カルテと聴診器

プールの病気

プールに関する疾病とその予防
安全なプール
プールで起こりやすい主な病気や障害を、いくつかご紹介します。少しでも思い当たる症状がある時は入水を控えるなど、予防に努めなければいけません。 プールでは様々な細菌がプール水を介して耳鼻や口、眼に侵入しますが、基準どおりの十分な消毒によりプール水を介しての感染は予防することができます。 気を付けたいのが、感染者とのタオルの共用やプールサイドの床を介しての感染です。 また、プールでは汗をかいていることが分かり辛いため、いつの間にか熱中症になっているというケースも多くあります。
感染症
外耳炎
耳掃除のし過ぎなどからできた耳の小さな傷口から細菌感染することで起こり、耳の腫れや、鼻水、頭痛などの症状が出ます。 外耳炎にかかっている場合は、プールに入ってはいけません。水泳前、綿棒などで無理に耳あかを取り除くと耳が傷ついて細菌が侵入しやすくなるため、避けましょう。
看護師
咽頭結膜炎(プール熱)
アデノウィルスへの感染で引き起こされ、3~7日の潜伏期間の後、発熱、のどの腫れと痛み、リンパ節の腫れなど咽頭炎の症状と、結膜炎による目の痛みや充血の症状が出ます。 プールの水を介して感染することがあるので「プール熱」と呼ばれています。 プール水の徹底した塩素管理と、水泳後のうがいと洗眼、タオルを他人と共用しないなどの予防法があります。
流行性角結膜炎(はやり目)
結膜と角膜の炎症で、結膜に充血が出て異物感や眼脂、耳前リンパ節腫脹がみられます。 角膜損傷まで進行すると、失明の可能性もある怖い病気です。 空気感染はしませんが感染力は強く、2~3週間程度は感染力があるので注意が必要です。 原因はアデノウィルスで、プール水よりタオルの共用により感染する可能性が高いとされています。
環境による障害など
目薬
塩素剤による眼の障害
遊泳中やその後に、眼の充血、異物感、角膜の剥がれ、まぶしさを異常に感じるなどの症状が出ることがあります。 症状が現れたらすぐ塩素濃度の低い水道水や目薬で眼を洗います。 原因は、基準を上回る高濃度の塩素消毒のためで、プール水の遊離残留塩素濃度を1.0mg/L以下に保つことやプ-ルの換気が予防になります。
熱中症
熱中症は暑熱に身体が反応できないために起こる、様々な症状の総称です。
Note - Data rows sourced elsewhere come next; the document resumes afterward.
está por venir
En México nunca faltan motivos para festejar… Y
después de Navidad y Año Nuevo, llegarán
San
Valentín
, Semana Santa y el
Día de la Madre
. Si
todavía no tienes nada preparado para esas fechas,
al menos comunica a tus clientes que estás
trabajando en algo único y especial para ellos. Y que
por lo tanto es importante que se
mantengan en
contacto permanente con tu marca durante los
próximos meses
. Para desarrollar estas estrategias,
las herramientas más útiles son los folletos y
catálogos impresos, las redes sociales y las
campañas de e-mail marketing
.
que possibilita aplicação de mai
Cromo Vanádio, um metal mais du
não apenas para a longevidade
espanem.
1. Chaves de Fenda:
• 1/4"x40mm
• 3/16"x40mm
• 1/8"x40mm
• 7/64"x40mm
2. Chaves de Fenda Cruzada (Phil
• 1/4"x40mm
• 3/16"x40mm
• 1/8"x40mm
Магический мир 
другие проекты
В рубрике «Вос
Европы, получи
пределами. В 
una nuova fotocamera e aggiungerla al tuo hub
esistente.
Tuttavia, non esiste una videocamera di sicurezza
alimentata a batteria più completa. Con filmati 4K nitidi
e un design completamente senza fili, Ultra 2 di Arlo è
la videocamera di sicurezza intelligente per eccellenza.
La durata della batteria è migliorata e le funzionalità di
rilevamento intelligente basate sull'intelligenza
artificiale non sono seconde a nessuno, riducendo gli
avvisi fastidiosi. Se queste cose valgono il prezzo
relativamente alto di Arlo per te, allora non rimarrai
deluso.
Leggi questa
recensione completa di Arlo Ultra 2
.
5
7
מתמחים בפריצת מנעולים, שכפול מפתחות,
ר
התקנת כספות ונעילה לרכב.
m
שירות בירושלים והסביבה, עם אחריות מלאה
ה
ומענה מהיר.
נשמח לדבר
主に4つの症状に分類されます。
(1)
熱射病
運動などで体内に熱が産み出されますが、熱の放散が追い付かず体温調整機能が破たんして起こります。 屋外の直射日光が原因で起こるものを日射病といいます。42℃~43℃の体温上昇、汗が止まる、血圧低下、意識混濁などの症状が起こり、死亡に至ることもあります。 症状が出たら、涼しいところに上半身を高くして寝かせ、氷などで体を冷やします。 意識障害がある場合は、迷わず救急車を呼んでください。
(2)
熱痙攣
大量に発汗したあと水のみで水分補給をした結果、塩分が不足して血中のナトリウムが不足して起こります。 全身の筋肉が痙攣し、つったような状態になることもあります。 症状が出たら、薬局で生理食塩水を買うか、コップ1杯に大さじ1杯の食塩を溶かした食塩水を準備して飲ませます。
(3)
熱失神
体温が上がると皮膚血管が拡張します。そうなると心臓へ戻る血液量が減少し血圧が低下、脳に送られる血液量も減少して意識消失が起こります。 症状が出たら、涼しいところで下半身を高くして寝かせ、意識がしっかりしたときに低濃度の食塩水を飲ませます。
(4)
熱疲労
高温多湿のなかで多くの汗をかき、水分の補給が足りないときに起こります。 塩分だけではなく水分も不足すると、血液の水分が少ない脱水状態になり、脱力、吐き気、頭痛などを発症します。 室内プールでも、監視員や大会役員で起こることがあるので注意が必要です。 症状がでたら、糖分と塩分を含んだスポーツ飲料などを飲み、それでも回復しない場合は病院の受診が必要になります。